I have no photos today. ... sigh... I AM creating, but nothing has been finished for what seems like an age. It has now been almost 3 weeks since I have had a day to myself. Me, who is completely used to having EVERY day to myself. It is all good, but the freedom to lose myself in my Right Brain is now going to have to be planned for MUCH more carefully. I thought I knew that already, but the challenge is in keeping up the effort at organization.
I HAVE completed 2 more round robin projects, and am deep in a dressmaking endeavor for DD#2 who has a figure which needs some intensive fitting. (Tall slim dancers are NOT the type for whom pattern companies grade their patterns!!) I have also completed a fascinating experiment with some denim and a Clorox Bleach Pen. A fun playtime with some very interesting results -- stay tuned for a project to come! So, yes, things are happening, but nothing that will photograph well... alas for blogging!

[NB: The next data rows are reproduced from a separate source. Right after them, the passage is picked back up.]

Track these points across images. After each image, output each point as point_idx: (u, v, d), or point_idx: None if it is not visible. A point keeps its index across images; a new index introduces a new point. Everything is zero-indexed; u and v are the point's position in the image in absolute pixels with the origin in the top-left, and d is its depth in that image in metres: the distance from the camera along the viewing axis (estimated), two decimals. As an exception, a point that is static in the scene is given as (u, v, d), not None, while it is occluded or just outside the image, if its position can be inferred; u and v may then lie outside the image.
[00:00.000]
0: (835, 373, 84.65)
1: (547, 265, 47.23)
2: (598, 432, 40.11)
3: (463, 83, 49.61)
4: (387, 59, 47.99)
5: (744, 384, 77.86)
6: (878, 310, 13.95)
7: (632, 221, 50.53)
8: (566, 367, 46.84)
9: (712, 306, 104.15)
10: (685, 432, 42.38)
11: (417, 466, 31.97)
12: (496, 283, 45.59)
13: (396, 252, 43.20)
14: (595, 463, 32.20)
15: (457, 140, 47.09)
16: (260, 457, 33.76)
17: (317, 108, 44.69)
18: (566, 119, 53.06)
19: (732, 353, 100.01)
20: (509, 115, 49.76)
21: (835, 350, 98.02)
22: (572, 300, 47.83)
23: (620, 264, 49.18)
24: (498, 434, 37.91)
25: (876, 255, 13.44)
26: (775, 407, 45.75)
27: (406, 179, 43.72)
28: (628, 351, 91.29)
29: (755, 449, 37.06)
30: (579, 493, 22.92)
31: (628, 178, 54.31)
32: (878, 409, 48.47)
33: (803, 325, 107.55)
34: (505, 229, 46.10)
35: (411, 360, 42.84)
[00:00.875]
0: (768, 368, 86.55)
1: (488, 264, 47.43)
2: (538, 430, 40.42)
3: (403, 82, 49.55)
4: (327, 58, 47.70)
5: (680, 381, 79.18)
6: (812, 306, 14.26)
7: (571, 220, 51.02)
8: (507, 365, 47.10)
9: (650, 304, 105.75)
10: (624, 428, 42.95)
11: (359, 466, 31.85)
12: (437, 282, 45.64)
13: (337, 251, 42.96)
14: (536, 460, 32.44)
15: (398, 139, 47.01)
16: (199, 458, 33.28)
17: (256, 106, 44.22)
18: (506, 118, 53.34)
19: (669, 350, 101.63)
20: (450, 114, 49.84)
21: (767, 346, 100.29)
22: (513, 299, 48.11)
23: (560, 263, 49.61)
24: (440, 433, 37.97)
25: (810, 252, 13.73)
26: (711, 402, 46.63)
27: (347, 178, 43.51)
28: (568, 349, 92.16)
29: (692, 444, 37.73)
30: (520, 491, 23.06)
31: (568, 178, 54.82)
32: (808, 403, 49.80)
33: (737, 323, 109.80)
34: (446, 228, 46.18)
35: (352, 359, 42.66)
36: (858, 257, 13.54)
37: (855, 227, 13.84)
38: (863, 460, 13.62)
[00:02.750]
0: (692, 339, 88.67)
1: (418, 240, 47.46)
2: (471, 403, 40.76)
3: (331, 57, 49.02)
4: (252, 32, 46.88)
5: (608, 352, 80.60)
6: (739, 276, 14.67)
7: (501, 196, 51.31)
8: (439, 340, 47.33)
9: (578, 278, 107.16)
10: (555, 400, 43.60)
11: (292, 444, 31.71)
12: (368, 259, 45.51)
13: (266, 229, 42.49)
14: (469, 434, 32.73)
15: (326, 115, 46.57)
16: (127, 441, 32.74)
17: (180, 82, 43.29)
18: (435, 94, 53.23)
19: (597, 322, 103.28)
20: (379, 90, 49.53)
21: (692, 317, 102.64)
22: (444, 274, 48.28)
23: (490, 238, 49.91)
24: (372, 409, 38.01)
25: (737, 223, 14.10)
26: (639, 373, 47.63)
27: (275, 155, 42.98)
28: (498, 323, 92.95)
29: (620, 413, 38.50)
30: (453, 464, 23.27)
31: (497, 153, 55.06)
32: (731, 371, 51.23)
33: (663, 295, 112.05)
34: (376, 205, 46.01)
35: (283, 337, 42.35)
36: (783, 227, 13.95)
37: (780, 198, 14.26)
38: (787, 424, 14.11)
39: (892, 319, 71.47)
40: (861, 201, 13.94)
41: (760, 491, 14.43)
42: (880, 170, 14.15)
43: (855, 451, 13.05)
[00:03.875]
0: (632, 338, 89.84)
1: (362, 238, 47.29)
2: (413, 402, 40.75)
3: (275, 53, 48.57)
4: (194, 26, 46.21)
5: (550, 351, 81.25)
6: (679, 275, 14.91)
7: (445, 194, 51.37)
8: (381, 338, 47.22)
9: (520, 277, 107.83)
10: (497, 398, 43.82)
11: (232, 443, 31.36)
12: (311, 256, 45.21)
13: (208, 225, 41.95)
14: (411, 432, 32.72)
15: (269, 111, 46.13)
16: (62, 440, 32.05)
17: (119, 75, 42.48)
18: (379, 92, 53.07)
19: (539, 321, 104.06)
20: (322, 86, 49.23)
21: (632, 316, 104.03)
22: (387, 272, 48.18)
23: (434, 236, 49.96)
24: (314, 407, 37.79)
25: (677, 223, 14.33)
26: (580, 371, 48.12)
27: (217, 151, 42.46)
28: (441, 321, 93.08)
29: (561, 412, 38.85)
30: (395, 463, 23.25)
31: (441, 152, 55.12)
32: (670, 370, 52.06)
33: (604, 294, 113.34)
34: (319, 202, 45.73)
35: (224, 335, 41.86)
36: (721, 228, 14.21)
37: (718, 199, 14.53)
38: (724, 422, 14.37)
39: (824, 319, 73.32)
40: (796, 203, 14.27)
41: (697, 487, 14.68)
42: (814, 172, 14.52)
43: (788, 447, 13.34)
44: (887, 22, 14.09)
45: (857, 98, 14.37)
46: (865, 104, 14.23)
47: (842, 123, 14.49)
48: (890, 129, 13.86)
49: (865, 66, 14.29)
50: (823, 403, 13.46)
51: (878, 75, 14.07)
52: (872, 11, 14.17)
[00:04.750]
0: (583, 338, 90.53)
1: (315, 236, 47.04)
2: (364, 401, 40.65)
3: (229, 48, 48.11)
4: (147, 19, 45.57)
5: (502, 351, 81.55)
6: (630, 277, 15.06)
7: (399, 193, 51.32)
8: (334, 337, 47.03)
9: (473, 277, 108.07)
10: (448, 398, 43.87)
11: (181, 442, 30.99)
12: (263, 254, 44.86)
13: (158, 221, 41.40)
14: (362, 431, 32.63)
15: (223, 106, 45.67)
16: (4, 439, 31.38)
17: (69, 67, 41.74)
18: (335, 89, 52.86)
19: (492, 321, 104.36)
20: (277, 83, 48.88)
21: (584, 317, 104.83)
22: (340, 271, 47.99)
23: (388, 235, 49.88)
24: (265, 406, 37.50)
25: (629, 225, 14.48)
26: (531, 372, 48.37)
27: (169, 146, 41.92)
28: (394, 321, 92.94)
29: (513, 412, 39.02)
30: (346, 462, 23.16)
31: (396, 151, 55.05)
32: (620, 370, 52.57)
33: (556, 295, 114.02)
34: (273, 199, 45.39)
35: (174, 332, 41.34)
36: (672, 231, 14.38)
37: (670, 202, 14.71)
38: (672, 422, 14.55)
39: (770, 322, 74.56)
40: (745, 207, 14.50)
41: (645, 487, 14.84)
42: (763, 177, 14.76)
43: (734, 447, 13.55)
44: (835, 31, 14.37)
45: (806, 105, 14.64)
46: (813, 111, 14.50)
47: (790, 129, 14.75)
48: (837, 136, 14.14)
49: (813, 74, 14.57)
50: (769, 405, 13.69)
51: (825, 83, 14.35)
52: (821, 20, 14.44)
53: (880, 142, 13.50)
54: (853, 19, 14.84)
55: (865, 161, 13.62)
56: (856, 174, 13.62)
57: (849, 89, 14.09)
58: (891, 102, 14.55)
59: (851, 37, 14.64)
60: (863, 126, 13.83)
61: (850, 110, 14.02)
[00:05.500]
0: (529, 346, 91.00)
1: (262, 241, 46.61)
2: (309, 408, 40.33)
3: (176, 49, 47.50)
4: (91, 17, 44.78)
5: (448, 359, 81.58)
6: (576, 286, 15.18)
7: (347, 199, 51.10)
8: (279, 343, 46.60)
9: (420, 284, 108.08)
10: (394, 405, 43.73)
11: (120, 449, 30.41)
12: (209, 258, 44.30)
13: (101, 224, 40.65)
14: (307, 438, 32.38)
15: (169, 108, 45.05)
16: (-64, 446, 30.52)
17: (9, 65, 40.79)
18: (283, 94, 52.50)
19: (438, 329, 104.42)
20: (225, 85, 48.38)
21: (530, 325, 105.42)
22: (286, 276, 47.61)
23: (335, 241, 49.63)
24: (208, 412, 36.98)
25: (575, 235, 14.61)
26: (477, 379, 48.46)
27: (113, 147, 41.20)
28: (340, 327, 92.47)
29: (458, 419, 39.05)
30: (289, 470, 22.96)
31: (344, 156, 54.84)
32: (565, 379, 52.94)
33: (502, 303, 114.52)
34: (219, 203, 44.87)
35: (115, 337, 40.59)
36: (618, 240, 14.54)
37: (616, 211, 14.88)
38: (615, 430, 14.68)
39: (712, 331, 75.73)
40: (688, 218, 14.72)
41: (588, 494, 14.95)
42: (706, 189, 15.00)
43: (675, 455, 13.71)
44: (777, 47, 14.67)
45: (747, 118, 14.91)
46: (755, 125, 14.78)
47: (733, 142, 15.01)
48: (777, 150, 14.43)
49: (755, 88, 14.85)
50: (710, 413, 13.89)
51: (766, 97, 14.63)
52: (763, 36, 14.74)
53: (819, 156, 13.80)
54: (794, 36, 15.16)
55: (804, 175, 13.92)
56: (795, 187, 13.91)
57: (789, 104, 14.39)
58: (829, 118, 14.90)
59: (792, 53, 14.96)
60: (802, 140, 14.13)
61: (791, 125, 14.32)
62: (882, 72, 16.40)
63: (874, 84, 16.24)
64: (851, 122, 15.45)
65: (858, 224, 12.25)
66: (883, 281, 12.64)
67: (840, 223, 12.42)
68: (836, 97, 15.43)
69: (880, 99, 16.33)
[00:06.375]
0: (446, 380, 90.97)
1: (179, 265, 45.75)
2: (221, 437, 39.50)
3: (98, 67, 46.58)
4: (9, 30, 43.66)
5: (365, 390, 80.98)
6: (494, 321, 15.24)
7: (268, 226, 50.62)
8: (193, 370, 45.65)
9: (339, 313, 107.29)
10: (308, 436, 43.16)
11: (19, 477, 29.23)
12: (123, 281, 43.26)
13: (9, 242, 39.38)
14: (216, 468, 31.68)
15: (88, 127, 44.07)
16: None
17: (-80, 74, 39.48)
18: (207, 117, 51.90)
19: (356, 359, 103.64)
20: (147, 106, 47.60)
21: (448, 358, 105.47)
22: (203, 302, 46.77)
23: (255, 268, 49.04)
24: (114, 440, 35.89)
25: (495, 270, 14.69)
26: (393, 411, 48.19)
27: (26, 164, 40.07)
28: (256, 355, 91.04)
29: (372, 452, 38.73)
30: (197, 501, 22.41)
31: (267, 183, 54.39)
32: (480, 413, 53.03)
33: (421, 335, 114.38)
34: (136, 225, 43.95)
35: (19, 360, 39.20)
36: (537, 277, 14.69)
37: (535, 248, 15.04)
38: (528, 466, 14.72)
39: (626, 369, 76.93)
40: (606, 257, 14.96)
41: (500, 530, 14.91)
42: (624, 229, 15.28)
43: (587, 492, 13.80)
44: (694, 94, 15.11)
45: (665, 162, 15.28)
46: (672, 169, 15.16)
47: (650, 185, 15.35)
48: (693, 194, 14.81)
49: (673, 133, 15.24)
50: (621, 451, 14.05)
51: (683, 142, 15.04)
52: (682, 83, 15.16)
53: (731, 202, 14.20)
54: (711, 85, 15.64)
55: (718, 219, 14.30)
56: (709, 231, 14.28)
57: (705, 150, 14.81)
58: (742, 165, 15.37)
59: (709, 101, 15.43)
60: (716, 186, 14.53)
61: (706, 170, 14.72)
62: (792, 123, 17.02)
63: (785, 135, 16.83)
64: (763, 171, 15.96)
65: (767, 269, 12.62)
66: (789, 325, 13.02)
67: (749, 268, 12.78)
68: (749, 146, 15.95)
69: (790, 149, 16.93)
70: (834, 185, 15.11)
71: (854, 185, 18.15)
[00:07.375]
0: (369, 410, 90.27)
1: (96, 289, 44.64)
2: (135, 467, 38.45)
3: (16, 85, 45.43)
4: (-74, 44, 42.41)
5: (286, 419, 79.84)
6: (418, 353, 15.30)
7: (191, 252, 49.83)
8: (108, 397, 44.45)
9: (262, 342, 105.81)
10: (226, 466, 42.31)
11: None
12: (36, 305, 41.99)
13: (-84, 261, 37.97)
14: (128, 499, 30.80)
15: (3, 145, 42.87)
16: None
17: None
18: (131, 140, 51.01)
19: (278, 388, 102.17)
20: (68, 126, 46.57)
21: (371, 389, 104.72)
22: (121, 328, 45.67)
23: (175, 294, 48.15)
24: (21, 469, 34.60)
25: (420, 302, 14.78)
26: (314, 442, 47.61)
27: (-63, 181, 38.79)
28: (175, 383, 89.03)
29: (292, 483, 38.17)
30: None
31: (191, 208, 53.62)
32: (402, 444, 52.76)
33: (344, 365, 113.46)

I have also been doing my level best to be a Source of strength, rather than yet another who needs *his* strength to my DH, who is facing some serious challenges on the farm. Nothing major... just a string of odd coincidences and bad luck that add up I don't know how successful I have been, but I don't know what else I have to offer. He's not the kind of man who will ask for anything, and my intuition has run out of ideas. Maybe there really isn't anything else TO do. I wish I knew...
In the meantime, if you who read this are the praying kind, please remember us. I am becoming quite afraid of the next "little thing" which just might be the one thing too many for a good and strong man to bear. He would probably tell you I worry too much. I hope he's right.